> **Source data**
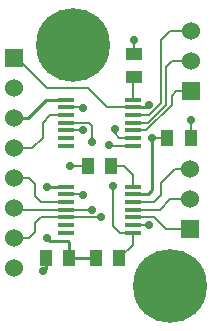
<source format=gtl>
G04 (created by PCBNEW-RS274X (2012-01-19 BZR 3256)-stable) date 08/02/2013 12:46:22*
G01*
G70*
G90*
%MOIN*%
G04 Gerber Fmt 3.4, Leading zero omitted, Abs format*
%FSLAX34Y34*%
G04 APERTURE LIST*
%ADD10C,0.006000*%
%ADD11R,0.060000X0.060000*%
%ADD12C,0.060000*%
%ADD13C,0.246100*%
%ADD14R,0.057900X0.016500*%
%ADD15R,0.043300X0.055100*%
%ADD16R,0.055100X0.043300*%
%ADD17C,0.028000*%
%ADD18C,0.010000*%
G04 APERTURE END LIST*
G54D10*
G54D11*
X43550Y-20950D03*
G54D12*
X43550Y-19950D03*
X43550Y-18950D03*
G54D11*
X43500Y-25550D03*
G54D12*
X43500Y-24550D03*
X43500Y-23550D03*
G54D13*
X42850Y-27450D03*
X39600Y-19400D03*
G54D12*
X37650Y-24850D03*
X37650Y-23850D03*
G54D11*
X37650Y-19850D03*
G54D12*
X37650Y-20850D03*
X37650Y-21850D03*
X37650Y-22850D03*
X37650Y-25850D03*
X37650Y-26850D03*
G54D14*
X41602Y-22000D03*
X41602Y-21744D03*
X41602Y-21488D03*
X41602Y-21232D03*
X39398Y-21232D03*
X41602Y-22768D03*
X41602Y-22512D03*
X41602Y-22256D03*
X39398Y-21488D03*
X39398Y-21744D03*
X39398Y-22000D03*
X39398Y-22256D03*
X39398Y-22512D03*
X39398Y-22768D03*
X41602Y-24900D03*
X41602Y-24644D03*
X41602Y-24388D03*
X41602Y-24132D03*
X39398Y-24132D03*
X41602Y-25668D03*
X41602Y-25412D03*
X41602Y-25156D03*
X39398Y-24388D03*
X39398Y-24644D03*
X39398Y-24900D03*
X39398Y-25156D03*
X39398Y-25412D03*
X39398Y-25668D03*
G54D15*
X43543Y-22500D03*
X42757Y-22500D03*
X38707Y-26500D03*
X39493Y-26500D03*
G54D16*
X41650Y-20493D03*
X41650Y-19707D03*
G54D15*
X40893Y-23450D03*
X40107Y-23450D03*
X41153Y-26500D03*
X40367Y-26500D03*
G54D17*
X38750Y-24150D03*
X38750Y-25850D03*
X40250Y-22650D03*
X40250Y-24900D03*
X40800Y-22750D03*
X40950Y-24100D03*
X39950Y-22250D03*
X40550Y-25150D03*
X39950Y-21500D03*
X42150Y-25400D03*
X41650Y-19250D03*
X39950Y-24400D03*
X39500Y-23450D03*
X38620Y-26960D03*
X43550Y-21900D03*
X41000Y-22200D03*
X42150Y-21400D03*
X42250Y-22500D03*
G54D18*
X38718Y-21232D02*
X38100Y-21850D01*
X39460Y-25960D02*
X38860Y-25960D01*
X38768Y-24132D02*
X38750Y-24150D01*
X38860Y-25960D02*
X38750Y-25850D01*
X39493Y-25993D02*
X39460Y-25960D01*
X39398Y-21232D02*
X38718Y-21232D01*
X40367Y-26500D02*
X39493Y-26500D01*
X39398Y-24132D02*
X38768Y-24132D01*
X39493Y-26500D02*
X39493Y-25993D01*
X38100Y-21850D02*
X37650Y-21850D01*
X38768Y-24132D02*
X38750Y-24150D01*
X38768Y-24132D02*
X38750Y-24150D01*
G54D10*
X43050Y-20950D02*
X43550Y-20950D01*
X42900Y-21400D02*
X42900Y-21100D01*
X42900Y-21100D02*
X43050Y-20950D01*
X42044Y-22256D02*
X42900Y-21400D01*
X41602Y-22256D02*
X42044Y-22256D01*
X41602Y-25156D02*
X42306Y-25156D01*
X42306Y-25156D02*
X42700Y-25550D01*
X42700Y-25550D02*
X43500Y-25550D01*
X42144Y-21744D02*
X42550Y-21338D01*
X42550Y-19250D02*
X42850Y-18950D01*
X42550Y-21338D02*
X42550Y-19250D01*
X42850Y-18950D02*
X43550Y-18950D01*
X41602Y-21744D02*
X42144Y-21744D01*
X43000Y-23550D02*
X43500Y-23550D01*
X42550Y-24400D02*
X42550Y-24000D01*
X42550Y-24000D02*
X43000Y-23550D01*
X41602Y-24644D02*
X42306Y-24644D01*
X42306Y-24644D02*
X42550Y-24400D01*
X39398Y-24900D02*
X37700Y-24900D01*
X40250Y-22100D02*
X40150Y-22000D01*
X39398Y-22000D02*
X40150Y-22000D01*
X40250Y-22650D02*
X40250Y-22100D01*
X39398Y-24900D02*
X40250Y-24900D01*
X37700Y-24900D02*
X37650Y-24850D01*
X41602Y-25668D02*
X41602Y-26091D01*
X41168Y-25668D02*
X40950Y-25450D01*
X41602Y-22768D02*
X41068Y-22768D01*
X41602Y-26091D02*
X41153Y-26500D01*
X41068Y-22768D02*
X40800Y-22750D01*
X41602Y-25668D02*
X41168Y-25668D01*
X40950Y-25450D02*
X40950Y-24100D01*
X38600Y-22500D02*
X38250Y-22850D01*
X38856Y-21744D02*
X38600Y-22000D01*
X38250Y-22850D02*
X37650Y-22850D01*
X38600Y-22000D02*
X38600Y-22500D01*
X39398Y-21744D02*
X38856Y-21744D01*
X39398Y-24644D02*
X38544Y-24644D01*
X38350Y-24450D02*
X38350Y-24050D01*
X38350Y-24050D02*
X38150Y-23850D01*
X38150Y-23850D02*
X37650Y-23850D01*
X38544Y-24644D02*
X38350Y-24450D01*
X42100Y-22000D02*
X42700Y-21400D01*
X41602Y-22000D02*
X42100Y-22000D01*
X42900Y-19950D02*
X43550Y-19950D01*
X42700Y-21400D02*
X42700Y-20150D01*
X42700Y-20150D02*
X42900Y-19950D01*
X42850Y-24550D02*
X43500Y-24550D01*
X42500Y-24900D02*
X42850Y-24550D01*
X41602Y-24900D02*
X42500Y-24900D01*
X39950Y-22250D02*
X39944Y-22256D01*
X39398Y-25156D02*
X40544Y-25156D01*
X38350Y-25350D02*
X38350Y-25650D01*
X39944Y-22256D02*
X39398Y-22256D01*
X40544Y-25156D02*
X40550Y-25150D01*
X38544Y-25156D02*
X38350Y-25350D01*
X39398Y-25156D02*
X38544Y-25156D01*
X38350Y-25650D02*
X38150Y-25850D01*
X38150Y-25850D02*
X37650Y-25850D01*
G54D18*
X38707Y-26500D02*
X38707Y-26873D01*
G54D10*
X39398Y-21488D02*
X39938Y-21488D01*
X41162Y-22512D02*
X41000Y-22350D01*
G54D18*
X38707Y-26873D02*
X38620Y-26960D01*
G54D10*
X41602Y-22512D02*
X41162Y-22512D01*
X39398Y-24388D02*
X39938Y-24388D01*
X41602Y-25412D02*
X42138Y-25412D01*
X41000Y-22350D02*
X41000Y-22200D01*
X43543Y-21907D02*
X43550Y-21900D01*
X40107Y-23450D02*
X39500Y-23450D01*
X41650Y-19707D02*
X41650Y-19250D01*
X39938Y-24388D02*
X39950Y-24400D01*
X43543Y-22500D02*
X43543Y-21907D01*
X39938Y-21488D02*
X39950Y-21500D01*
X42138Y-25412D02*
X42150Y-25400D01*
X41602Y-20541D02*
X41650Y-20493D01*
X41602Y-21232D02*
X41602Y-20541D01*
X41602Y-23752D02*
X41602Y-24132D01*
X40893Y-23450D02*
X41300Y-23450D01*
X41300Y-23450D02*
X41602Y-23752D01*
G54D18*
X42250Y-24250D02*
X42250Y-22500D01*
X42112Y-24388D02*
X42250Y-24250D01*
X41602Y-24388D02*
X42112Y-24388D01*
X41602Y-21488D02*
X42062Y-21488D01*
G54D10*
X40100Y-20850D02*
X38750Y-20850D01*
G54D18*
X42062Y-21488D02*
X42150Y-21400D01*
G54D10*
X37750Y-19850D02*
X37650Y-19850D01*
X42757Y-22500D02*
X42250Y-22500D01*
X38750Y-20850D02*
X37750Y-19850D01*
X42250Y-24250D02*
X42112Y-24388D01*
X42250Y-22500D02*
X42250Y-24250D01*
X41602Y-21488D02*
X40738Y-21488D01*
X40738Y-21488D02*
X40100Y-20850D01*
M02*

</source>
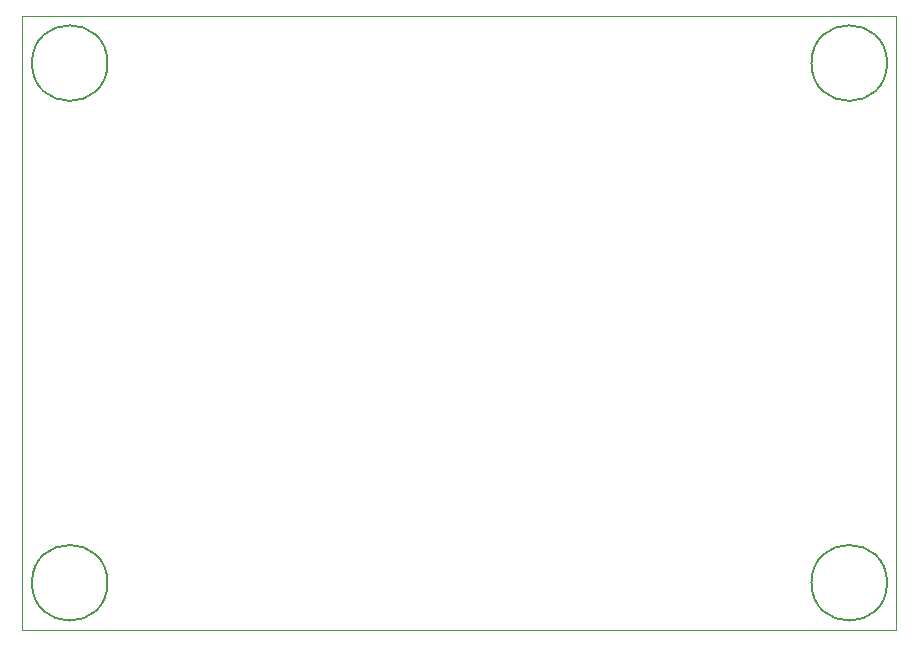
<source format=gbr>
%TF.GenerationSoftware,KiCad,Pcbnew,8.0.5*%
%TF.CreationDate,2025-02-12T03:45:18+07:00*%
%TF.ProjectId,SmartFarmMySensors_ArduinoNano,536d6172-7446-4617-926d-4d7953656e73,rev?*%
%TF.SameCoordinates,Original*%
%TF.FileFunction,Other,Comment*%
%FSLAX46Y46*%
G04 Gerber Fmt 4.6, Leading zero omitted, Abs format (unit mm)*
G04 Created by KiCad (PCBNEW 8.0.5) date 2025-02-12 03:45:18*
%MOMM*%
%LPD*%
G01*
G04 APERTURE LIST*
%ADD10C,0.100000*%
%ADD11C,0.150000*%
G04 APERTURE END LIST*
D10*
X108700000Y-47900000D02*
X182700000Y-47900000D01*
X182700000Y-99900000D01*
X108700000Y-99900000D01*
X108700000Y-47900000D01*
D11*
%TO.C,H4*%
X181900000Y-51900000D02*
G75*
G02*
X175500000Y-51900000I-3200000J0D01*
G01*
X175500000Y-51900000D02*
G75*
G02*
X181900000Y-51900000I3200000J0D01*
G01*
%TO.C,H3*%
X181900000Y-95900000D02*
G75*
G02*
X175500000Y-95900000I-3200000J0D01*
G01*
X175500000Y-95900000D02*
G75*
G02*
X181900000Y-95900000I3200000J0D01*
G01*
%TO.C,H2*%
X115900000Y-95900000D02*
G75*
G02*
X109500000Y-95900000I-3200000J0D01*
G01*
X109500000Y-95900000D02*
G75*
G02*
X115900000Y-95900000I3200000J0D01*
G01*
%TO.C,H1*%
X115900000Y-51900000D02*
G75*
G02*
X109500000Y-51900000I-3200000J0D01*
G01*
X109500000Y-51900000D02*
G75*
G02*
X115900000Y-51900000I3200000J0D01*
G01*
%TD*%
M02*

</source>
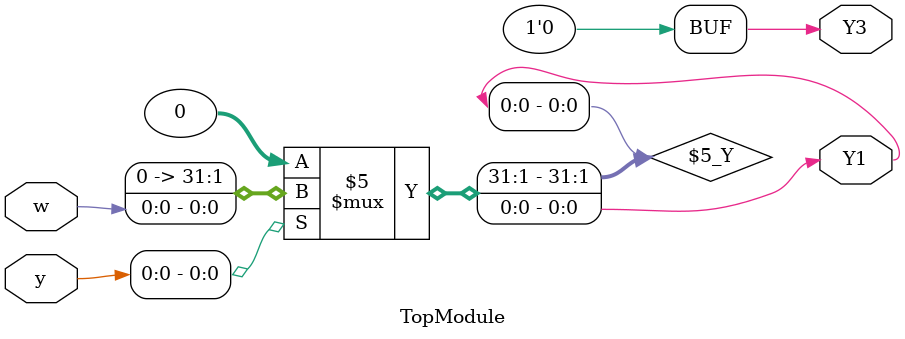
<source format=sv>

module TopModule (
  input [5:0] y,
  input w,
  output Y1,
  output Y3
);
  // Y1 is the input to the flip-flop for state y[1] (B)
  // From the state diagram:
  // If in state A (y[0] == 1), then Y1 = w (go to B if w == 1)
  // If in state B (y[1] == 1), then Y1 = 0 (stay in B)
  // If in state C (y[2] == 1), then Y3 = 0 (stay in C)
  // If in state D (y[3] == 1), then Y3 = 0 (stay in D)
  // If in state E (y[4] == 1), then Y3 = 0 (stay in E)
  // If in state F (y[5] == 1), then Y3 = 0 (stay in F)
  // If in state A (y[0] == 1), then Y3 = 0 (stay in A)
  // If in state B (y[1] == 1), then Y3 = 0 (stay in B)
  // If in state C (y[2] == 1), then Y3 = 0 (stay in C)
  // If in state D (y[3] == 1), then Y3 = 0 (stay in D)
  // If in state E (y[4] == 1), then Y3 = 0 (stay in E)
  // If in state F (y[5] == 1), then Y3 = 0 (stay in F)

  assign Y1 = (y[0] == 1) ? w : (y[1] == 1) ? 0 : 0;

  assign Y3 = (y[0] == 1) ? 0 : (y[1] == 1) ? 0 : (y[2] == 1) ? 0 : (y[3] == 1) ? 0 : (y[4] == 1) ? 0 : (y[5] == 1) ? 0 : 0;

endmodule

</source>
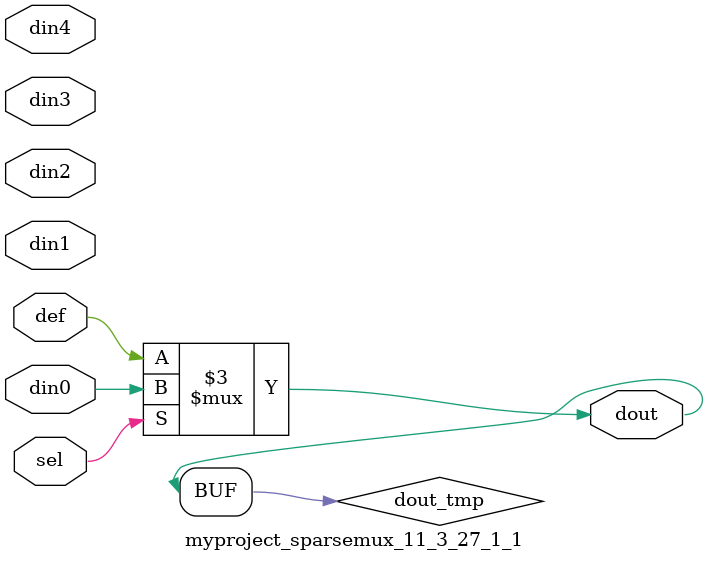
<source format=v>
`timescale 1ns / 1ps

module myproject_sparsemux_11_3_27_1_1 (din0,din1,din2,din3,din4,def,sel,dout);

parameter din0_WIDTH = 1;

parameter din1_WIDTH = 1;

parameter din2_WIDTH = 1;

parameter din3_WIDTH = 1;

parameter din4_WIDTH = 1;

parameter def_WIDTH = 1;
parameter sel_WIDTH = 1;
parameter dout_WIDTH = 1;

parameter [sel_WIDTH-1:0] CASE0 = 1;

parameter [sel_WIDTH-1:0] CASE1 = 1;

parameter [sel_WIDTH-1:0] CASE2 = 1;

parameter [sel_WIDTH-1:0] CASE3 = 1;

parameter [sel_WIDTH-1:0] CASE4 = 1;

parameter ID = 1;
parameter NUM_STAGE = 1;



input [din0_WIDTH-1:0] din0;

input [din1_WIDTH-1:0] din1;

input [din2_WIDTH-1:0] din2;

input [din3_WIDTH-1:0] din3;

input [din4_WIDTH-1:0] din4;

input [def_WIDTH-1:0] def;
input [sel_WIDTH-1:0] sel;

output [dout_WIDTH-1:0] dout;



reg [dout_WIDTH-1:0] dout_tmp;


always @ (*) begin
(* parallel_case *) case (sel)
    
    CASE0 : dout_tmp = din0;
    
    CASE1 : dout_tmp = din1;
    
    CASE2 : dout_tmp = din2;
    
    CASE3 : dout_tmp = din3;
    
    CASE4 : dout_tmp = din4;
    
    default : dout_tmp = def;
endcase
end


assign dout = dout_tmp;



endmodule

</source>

> **Exercise requirements**
Your response should contain each line of the entries above that holds the string "input".

> **Result for this task**
  input [5:0] y,
  input w,
  // Y1 is the input to the flip-flop for state y[1] (B)
input [din0_WIDTH-1:0] din0;
input [din1_WIDTH-1:0] din1;
input [din2_WIDTH-1:0] din2;
input [din3_WIDTH-1:0] din3;
input [din4_WIDTH-1:0] din4;
input [def_WIDTH-1:0] def;
input [sel_WIDTH-1:0] sel;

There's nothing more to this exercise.